Collaborative and robust coded computation offloading: A naïve approach to exploit multiple computing nodes is to split the whole computation task into multiple pieces and then distribute them equally to multiple nodes. This split-based offloading will not be effective in the presence of link failure and straggling/malfunctioning devices, since the whole task can be completed only when all subtasks are finished. One way to avoid this problem is to replicate a part of computation tasks and assign them to the multiple devices.
One option to overcome difficulties caused by the channel heterogeneity, link failure, and straggling/malfunctioning is to apply coding techniques to distributed task allocation. By introducing redundancy in distributed tasks, coded distributed computing can be more resilient to the link and edge failures. For example, if computation tasks are designed using maximum distance separable (MDS) codes, one can recover the straggling tasks from other completed tasks [22]. In Fig. 5, we show the task completion times for offloading linear computation tasks over two different channel scenarios. We adopt the computation time and communication time models in [23] with a task (matrix) size [TeX:] $$l=1 \times 10^7$$, computation intensities [TeX:] $$\eta=[300,500]$$ (CPU cycles/bits), CPU frequency [TeX:] $$f=1 \times 10^9$$ (Hz), transmission bandwidth W = 2 (MHz), channel noise power density [TeX:] $$N_0=1 \times 10^{-19}$$ (W/Hz), transmit power P = 0.1 (W), and an exponential computation delay with a straggling parameter [TeX:] $$\mu=\left[1.8 \times 10^7, 1.5 \times 10^7\right]$$, for two different scenarios, respectively. As illustrated, one can achieve the better computation-communication trade-off by assigning coded computation sub-tasks to computing nodes.
Task completion times when a user offloads linear computation tasks to four edges over two different channel conditions (Scenario 1: LOS channel at a distance of 15 m; Scenario 2: NLOS channel at a distance of 300 m).
Scalable and over-the-air deep learning: To perform a largescale deep learning (DL) task over wireless networks, we must decide how to allocate the tasks among the cloud, network edges, and the mobile devices [24]. For instance, network edges perform DNN training, and the mobile device performs the inference using the trained model from edges.
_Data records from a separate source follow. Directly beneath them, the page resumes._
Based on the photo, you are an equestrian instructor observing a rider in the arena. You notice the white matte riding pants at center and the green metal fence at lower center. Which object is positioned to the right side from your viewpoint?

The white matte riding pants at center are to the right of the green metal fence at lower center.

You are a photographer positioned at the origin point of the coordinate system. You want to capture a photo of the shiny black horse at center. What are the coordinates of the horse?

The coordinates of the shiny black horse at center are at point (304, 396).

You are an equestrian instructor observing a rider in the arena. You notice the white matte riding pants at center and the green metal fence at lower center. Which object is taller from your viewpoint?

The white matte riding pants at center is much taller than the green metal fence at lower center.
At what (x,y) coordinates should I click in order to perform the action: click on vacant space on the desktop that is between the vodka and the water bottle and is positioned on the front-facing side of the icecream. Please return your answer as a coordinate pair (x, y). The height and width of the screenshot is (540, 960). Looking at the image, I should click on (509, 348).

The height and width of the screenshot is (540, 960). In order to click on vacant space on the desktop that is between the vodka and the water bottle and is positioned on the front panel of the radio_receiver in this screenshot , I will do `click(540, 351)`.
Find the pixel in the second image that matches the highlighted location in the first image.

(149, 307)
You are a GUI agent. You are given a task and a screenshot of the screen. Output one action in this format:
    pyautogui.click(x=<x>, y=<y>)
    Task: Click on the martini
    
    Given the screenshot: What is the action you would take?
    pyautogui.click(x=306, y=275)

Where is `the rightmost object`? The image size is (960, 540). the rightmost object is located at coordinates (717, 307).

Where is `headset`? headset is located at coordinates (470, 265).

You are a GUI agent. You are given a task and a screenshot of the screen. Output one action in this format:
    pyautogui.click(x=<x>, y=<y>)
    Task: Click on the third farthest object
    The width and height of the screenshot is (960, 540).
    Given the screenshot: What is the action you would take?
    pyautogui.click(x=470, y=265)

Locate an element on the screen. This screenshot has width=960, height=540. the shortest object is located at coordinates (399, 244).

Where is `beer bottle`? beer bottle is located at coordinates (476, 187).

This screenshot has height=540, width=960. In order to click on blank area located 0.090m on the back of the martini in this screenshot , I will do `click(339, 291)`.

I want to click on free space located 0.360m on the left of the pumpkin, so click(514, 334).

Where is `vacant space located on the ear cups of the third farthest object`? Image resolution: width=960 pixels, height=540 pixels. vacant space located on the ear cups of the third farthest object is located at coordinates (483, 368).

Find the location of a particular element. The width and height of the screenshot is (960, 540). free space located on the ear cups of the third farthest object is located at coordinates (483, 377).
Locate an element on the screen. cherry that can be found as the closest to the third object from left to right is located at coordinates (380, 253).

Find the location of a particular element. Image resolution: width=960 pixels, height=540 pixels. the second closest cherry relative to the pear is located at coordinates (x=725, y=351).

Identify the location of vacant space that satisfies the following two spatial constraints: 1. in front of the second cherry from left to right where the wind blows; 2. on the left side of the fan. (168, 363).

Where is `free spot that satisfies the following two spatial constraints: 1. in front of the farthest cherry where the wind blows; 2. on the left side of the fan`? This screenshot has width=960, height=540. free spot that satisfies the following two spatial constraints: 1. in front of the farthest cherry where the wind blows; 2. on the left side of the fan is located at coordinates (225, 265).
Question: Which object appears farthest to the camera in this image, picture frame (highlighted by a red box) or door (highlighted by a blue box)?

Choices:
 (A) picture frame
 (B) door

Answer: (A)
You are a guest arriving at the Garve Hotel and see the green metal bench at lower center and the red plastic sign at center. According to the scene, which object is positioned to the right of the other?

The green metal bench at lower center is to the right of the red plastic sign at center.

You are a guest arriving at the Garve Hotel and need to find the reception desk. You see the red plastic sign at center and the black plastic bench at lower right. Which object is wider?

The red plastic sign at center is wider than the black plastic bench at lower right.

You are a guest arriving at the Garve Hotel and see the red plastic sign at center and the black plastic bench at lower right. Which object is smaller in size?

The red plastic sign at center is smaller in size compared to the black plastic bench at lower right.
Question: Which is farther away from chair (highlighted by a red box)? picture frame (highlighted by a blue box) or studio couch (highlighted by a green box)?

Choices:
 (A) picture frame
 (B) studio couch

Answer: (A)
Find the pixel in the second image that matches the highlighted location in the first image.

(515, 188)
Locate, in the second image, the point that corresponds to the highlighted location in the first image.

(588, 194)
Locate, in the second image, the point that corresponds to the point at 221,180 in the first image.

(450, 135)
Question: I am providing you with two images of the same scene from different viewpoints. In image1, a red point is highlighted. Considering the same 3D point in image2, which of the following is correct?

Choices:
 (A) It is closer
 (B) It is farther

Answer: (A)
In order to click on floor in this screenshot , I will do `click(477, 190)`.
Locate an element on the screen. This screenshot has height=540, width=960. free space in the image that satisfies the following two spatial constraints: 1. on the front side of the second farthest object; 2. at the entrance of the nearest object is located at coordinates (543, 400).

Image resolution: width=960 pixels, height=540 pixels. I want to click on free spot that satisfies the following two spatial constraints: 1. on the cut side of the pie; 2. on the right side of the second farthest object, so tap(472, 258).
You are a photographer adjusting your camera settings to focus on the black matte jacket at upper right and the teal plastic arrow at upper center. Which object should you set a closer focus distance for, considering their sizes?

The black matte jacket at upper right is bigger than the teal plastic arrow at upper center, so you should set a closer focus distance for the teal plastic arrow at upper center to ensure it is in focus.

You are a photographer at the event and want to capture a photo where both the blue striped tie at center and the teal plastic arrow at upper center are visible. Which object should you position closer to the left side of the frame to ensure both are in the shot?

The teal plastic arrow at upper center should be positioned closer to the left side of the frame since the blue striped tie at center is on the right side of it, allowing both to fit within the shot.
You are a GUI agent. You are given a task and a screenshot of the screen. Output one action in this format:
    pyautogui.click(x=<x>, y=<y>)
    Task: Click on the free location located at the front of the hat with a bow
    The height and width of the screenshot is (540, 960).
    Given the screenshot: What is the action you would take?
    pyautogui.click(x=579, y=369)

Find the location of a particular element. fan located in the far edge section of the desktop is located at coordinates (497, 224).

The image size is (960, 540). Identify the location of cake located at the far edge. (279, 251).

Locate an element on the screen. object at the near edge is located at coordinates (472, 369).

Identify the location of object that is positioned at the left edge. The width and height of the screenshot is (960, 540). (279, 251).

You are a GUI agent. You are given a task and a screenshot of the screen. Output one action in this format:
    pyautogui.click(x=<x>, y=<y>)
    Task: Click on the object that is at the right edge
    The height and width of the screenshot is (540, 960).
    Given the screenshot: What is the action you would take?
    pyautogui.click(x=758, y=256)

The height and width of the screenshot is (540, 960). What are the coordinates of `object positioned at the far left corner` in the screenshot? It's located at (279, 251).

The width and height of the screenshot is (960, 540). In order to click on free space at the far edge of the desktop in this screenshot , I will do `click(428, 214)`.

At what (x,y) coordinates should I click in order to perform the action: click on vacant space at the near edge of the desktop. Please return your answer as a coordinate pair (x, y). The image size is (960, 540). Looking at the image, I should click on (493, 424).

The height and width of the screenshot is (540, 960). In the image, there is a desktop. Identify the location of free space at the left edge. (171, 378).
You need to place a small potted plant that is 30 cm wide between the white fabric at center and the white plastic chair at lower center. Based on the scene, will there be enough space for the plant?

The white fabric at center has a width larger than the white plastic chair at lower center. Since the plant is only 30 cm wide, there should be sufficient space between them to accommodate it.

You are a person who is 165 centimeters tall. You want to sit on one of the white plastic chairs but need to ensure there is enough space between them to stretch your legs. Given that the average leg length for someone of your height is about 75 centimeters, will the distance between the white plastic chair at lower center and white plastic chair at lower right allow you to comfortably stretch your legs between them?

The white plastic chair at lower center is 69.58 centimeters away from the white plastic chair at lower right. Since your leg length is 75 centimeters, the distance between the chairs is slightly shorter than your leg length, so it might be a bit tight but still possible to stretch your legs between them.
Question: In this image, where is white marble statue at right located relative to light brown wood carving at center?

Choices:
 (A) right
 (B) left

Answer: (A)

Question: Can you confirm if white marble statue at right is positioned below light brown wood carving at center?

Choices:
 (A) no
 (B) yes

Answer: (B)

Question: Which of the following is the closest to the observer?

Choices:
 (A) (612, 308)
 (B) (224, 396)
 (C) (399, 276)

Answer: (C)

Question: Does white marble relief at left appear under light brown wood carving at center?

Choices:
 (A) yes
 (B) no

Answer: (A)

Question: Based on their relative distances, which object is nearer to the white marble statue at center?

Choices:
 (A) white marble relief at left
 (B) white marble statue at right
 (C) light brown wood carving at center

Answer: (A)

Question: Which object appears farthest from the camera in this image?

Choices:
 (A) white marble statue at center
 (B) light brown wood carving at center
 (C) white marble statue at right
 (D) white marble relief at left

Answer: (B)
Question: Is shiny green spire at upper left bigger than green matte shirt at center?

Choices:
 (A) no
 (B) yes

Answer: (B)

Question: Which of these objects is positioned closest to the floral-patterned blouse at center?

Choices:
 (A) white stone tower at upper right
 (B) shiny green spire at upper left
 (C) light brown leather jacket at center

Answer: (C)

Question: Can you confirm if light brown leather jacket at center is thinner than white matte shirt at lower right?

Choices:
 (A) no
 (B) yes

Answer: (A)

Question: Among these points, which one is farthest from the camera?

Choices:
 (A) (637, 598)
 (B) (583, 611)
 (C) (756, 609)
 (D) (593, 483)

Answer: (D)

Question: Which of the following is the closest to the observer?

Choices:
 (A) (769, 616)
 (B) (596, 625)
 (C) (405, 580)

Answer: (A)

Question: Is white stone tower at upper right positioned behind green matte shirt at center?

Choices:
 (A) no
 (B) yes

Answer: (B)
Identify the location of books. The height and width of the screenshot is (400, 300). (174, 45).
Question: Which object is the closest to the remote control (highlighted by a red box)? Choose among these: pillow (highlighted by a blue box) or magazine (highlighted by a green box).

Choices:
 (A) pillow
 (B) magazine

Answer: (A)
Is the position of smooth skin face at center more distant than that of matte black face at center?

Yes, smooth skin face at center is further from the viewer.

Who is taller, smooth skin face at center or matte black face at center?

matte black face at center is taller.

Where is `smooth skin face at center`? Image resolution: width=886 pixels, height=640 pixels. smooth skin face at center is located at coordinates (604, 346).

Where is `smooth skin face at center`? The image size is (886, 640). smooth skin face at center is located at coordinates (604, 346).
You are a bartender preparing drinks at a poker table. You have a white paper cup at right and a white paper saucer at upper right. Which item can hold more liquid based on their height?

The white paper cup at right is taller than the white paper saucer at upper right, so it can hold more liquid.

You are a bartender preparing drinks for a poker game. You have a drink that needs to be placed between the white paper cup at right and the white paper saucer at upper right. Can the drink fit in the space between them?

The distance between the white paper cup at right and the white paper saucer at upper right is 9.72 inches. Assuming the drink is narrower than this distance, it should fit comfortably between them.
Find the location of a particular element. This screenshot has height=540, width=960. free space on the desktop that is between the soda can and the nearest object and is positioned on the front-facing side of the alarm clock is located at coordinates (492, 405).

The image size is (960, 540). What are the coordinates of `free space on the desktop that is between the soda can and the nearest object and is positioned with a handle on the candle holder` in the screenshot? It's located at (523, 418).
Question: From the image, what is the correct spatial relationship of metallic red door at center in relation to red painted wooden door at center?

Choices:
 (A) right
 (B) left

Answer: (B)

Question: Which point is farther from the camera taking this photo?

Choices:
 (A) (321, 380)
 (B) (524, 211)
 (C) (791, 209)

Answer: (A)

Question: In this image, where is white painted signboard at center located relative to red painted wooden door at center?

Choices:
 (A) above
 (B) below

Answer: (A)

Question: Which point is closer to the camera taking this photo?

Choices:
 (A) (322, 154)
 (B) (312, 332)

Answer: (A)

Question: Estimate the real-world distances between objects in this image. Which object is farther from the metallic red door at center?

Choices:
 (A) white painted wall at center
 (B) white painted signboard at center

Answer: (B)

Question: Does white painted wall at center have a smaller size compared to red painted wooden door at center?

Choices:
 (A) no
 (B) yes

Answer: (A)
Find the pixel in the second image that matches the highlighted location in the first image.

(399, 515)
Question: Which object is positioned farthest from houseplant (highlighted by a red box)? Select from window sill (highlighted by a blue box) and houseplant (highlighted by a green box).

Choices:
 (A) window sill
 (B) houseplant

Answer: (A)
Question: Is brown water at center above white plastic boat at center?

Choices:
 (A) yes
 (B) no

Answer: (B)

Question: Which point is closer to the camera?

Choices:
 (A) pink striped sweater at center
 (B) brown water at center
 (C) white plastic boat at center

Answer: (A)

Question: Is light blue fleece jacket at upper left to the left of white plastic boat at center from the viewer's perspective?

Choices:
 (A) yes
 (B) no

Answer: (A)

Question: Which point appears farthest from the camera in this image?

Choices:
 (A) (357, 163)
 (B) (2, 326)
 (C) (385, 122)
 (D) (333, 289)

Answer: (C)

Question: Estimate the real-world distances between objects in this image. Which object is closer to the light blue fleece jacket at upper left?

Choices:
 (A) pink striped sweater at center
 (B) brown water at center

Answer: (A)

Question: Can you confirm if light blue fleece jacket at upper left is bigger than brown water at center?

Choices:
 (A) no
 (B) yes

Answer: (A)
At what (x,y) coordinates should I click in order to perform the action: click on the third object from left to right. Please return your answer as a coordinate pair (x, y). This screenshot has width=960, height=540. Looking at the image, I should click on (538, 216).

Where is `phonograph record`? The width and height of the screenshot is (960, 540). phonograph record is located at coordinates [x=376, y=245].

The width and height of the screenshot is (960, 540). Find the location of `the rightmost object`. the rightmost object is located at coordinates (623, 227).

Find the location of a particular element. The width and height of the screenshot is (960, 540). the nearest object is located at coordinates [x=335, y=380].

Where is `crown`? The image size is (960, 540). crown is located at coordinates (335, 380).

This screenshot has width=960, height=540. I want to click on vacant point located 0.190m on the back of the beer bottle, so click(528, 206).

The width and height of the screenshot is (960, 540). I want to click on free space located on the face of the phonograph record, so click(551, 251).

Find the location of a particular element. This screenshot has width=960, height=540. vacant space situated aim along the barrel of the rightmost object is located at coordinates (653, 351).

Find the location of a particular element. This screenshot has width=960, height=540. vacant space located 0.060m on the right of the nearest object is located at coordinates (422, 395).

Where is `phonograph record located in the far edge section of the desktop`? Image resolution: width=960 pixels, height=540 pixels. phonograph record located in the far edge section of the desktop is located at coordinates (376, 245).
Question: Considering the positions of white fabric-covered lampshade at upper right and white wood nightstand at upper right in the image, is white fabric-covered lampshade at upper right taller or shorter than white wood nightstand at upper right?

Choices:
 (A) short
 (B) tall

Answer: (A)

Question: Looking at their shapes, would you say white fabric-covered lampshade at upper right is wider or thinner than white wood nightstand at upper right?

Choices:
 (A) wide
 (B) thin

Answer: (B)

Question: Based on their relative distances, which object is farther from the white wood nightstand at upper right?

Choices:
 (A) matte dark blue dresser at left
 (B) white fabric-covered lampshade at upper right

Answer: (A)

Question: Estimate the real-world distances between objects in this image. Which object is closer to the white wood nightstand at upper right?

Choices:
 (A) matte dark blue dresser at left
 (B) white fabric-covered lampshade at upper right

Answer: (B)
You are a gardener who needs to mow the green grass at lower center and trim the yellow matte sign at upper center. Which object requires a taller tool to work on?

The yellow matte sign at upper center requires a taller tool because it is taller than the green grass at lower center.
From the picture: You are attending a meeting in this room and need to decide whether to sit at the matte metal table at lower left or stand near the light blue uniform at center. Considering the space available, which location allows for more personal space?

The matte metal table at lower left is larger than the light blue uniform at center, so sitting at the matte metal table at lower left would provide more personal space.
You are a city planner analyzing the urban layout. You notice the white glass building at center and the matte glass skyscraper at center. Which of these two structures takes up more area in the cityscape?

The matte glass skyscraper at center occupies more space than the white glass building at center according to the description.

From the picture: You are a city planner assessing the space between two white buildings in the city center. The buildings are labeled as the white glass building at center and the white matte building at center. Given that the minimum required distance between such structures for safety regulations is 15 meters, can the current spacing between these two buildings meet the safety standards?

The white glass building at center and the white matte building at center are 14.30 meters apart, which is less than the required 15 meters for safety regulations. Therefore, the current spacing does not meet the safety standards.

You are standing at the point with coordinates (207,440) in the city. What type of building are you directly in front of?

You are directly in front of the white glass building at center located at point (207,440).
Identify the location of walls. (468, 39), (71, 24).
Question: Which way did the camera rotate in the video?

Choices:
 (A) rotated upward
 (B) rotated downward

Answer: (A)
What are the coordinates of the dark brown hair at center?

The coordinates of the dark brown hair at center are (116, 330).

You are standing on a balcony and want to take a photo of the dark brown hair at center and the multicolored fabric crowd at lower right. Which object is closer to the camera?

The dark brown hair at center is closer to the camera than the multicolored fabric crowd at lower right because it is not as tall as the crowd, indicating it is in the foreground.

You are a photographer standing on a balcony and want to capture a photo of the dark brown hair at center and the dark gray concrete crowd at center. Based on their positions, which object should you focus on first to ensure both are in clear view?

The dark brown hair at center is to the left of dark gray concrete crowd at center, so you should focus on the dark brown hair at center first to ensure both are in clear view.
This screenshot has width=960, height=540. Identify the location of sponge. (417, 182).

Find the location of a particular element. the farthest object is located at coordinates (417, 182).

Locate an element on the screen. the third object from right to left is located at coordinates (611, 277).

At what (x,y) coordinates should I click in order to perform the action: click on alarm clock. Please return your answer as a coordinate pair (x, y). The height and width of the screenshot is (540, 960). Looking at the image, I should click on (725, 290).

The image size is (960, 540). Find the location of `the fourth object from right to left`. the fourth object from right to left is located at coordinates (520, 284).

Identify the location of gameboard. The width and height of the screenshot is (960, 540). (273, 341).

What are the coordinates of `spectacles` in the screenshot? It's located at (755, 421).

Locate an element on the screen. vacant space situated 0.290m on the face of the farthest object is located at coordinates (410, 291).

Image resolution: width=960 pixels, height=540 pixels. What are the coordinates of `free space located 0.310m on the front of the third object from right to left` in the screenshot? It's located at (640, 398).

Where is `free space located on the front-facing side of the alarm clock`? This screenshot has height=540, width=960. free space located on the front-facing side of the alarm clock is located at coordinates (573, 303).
To perform the flexible DL using abundant network resources, we can consider the following: 1) Federated learning, which trains local models on each device and then passes updated parameters to the central cloud for a global model; 2) distributed learning, in which each device communicates directly with its neighbors; and 3) split learning, in which the device or the central cloud trains each split model individually.
These DL techniques can be combined with over-the-air techniques [25] to effectively aggregate large-scale distributed data in ultra-low-latency scenarios. In addition, a scalable approach can be applied to resource-constrained mobile devices to reduce communication costs by leveraging gradient clustering, correction, and quantization methods.